PROBLEM: In this exercise, the entries below include pictures. Repeat exactly the lines from the line with "y Herculano desde el puerto de cruceros" to the line with "2026년 바다사랑 어린이 글짓기 및 그", including both, but without the pictures.

::: THE RECORDS

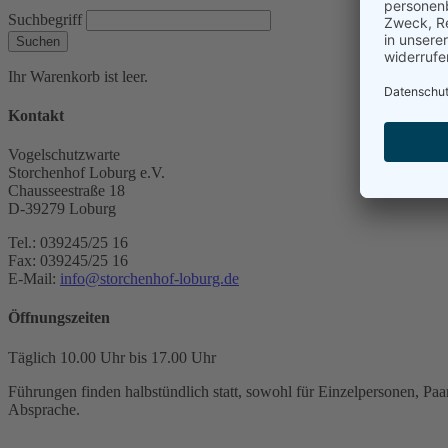
Suchbegriff
Suchen
Ihr Warenkorb ist leer.
Kontakt
Vogelschutzwarte
Storchenhof Loburg e.V.
Chausseestraße 18
D-39279 Loburg
Tel.: 039245/25 16
Fax: 039245/25 16
E-Mail:
info@storchenhof-loburg.de
Öffnungszeiten
Täglich 10.00 Uhr bis 17.00 Uhr
Führungen finden halbstündlich statt, sowohl für Einzelpersonen, Paar
Absprache.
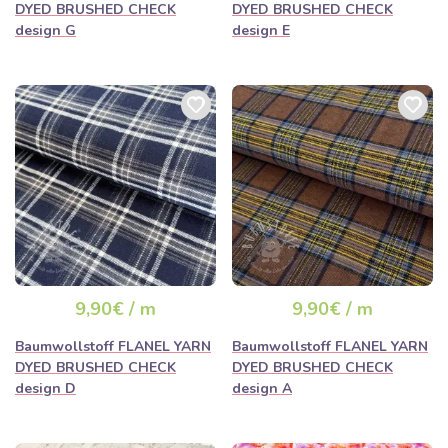
DYED BRUSHED CHECK
DYED BRUSHED CHECK
design G
design E
9,90€ / m
9,90€ / m
Baumwollstoff FLANEL YARN
Baumwollstoff FLANEL YARN
DYED BRUSHED CHECK
DYED BRUSHED CHECK
design D
design A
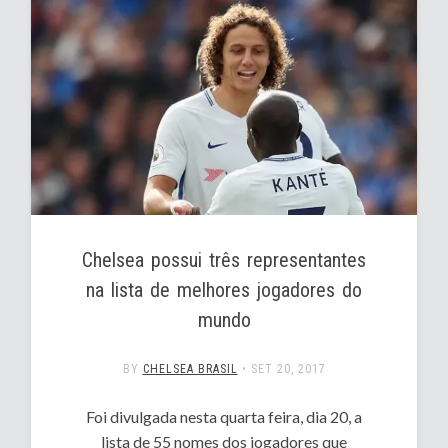
Chelsea possui três representantes
na lista de melhores jogadores do
mundo
BY
CHELSEA BRASIL
•
SET 20, 2017
Foi divulgada nesta quarta feira, dia 20, a
lista de 55 nomes dos jogadores que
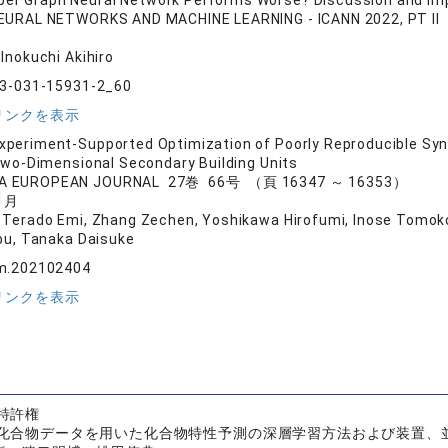
er Graph Neural Network Performs Worse? Discussion and I
NEURAL NETWORKS AND MACHINE LEARNING - ICANN 2022, PT 
Inokuchi Akihiro
-3-031-15931-2_60
リンクを表示
Experiment-Supported Optimization of Poorly Reproducible Syn
wo-Dimensional Secondary Building Units
A EUROPEAN JOURNAL 27巻 66号 （頁 16347 ～ 16353）
1月
 Terado Emi, Zhang Zechen, Yoshikawa Hirofumi, Inose Tomoko, 
u, Tanaka Daisuke
m.202102404
リンクを表示
特許権
化合物データを用いた化合物特性予測の深層学習方法および装置、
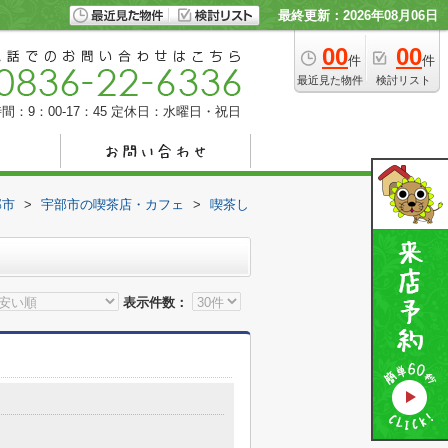
最終更新：2026年08月06日
00
00
件
件
最近見た物件
検討リスト
間：9：00-17：45
定休日：水曜日・祝日
部市
>
宇部市の喫茶店・カフェ
>
喫茶し
表示件数：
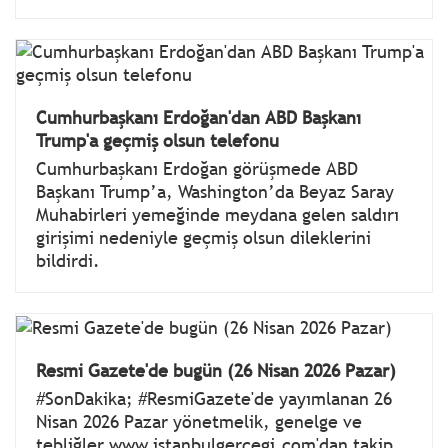
Cumhurbaşkanı Erdoğan'dan ABD Başkanı
Trump'a geçmiş olsun telefonu
Cumhurbaşkanı Erdoğan görüşmede ABD
Başkanı Trump’a, Washington’da Beyaz Saray
Muhabirleri yemeğinde meydana gelen saldırı
girişimi nedeniyle geçmiş olsun dileklerini
bildirdi.
Resmi Gazete'de bugün (26 Nisan 2026 Pazar)
#SonDakika; #ResmiGazete'de yayımlanan 26
Nisan 2026 Pazar yönetmelik, genelge ve
tebliğler www.istanbulgercegi.com'dan takip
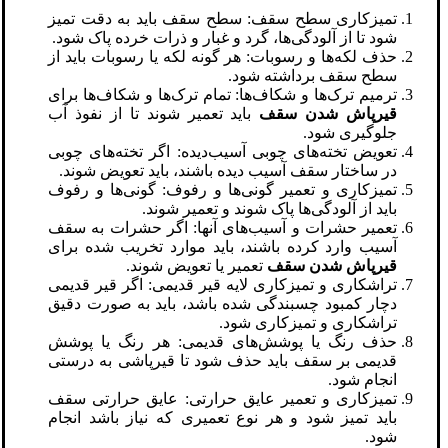
تمیزکاری سطح سقف: سطح سقف باید به دقت تمیز
شود تا از آلودگی‌ها، گرد و غبار و ذرات خرده پاک شود.
حذف لکه‌ها و رسوبات: هر گونه لکه یا رسوبات باید از
سطح سقف برداشته شود.
ترمیم ترک‌ها و شکاف‌ها: تمام ترک‌ها و شکاف‌ها برای
قیرپاش شدن سقف
باید تعمیر شوند تا از نفوذ آب
جلوگیری شود.
تعویض تخته‌های چوبی آسیب‌دیده: اگر تخته‌های چوبی
در ساختار سقف آسیب دیده باشند، باید تعویض شوند.
تمیزکاری و تعمیر گونی‌ها و رفوف: گونی‌ها و رفوف
باید از آلودگی‌ها پاک شوند و تعمیر شوند.
تعمیر حشرات و آسیب‌های آنها: اگر حشرات به سقف
آسیب وارد کرده باشند، باید موارد تخریب شده برای
قیرپاش شدن سقف
تعمیر یا تعویض شوند.
تراشکاری و تمیزکاری لایه قیر قدیمی: اگر قیر قدیمی
دچار کمبود چسبندگی شده باشد، باید به صورت دقیق
تراشکاری و تمیزکاری شود.
حذف رنگ یا پوشش‌های قدیمی: هر رنگ یا پوشش
قدیمی بر سقف باید حذف شود تا قیرپاشی به درستی
انجام شود.
تمیزکاری و تعمیر عایق حرارتی: عایق حرارتی سقف
باید تمیز شود و هر نوع تعمیری که نیاز باشد انجام
شود.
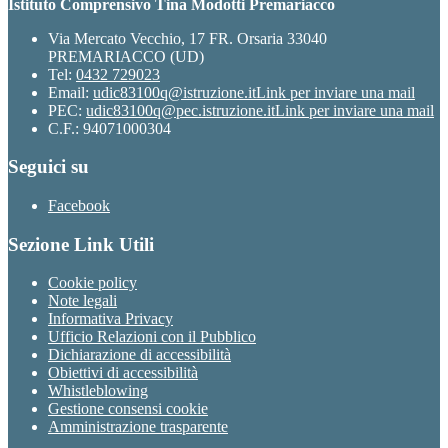
Istituto Comprensivo Tina Modotti Premariacco
Via Mercato Vecchio, 17 FR. Orsaria 33040
PREMARIACCO (UD)
Tel:
0432 729023
Email:
udic83100q@istruzione.it
Link per inviare una mail
PEC:
udic83100q@pec.istruzione.it
Link per inviare una mail
C.F.: 94071000304
Seguici su
Facebook
Sezione Link Utili
Cookie policy
Note legali
Informativa Privacy
Ufficio Relazioni con il Pubblico
Dichiarazione di accessibilità
Obiettivi di accessibilità
Whistleblowing
Gestione consensi cookie
Amministrazione trasparente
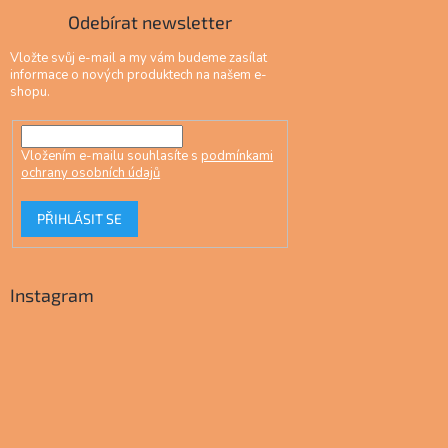
Odebírat newsletter
Vložte svůj e-mail a my vám budeme zasílat
informace o nových produktech na našem e-
shopu.
Vložením e-mailu souhlasíte s
podmínkami
ochrany osobních údajů
PŘIHLÁSIT SE
Instagram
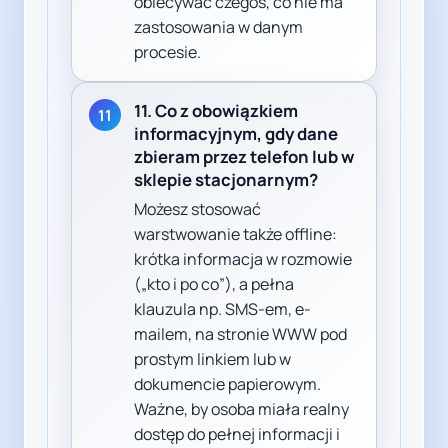
obiecywać czegoś, co nie ma
zastosowania w danym
procesie.
11. Co z obowiązkiem
11
informacyjnym, gdy dane
zbieram przez telefon lub w
sklepie stacjonarnym?
Możesz stosować
warstwowanie także offline:
krótka informacja w rozmowie
(„kto i po co”), a pełna
klauzula np. SMS-em, e-
mailem, na stronie WWW pod
prostym linkiem lub w
dokumencie papierowym.
Ważne, by osoba miała realny
dostęp do pełnej informacji i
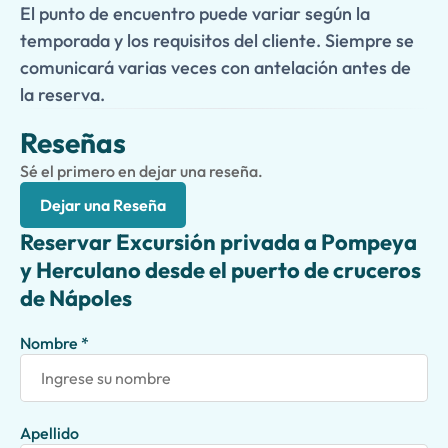
El punto de encuentro puede variar según la
temporada y los requisitos del cliente. Siempre se
comunicará varias veces con antelación antes de
la reserva.
Reseñas
Sé el primero en dejar una reseña.
Dejar una Reseña
Reservar Excursión privada a Pompeya
y Herculano desde el puerto de cruceros
de Nápoles
Nombre *
Apellido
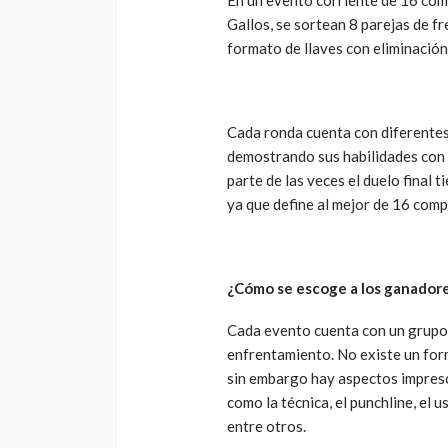
En un evento corriente de 16 comp
Gallos, se sortean 8 parejas de f
formato de llaves con eliminación 
Cada ronda cuenta con diferente
demostrando sus habilidades con 
parte de las veces el duelo final 
ya que define al mejor de 16 comp
¿Cómo se escoge a los ganador
Cada evento cuenta con un grupo 
enfrentamiento. No existe un for
sin embargo hay aspectos impresci
como la técnica, el punchline, el u
entre otros.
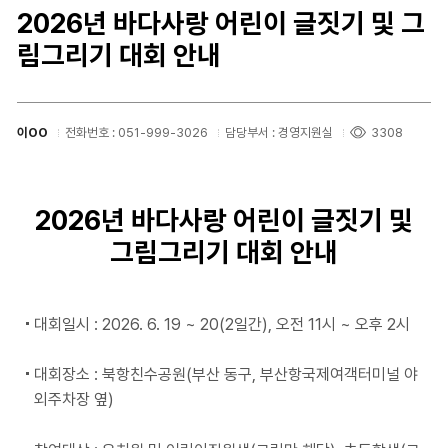
2026년 바다사랑 어린이 글짓기 및 그
림그리기 대회 안내
이OO
전화번호 : 051-999-3026
담당부서 : 경영지원실
3308
2026년 바다사랑 어린이 글짓기 및
그림그리기 대회 안내
대회일시 : 2026. 6. 19 ~ 20(2일간), 오전 11시 ~ 오후 2시
대회장소 : 북항친수공원(부산 동구, 부산항국제여객터미널 야
외주차장 옆)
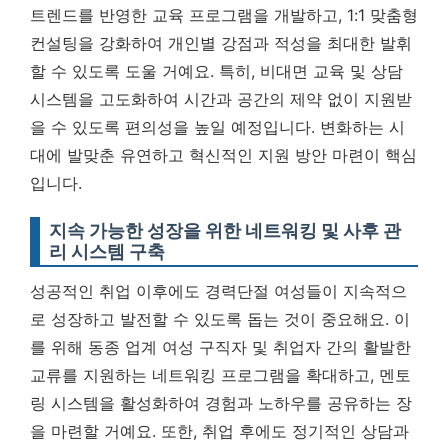
트렌드를 반영한 교육 프로그램을 개발하고, 1:1 맞춤형
컨설팅을 강화하여 개인별 강점과 적성을 최대한 발휘
할 수 있도록 도울 거예요. 특히, 비대면 교육 및 상담
시스템을 고도화하여 시간과 공간의 제약 없이 지원받
을 수 있도록 편의성을 높일 예정입니다.
변화하는 시
대에 발맞춘 유연하고 혁신적인 지원 방안 마련이 핵심
입니다.
지속 가능한 성장을 위한 네트워킹 및 사후 관
리 시스템 구축
성공적인 취업 이후에도 경력단절 여성들이 지속적으
로 성장하고 발전할 수 있도록 돕는 것이 중요해요. 이
를 위해 동종 업계 여성 구직자 및 취업자 간의 활발한
교류를 지원하는 네트워킹 프로그램을 확대하고, 멘토
링 시스템을 활성화하여 경험과 노하우를 공유하는 장
을 마련할 거예요. 또한, 취업 후에도 정기적인 상담과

::::::

SOLVED EXERCISE:
y Herculano desde el puerto de cruceros
de Nápoles
Nombre *
Apellido
En un evento corriente de 16 comp
Gallos, se sortean 8 parejas de f
formato de llaves con eliminación 
Cada ronda cuenta con diferente
demostrando sus habilidades con 
parte de las veces el duelo final 
ya que define al mejor de 16 comp
¿Cómo se escoge a los ganador
Cada evento cuenta con un grupo 
enfrentamiento. No existe un for
sin embargo hay aspectos impresci
como la técnica, el punchline, el u
entre otros.
2026년 바다사랑 어린이 글짓기 및 그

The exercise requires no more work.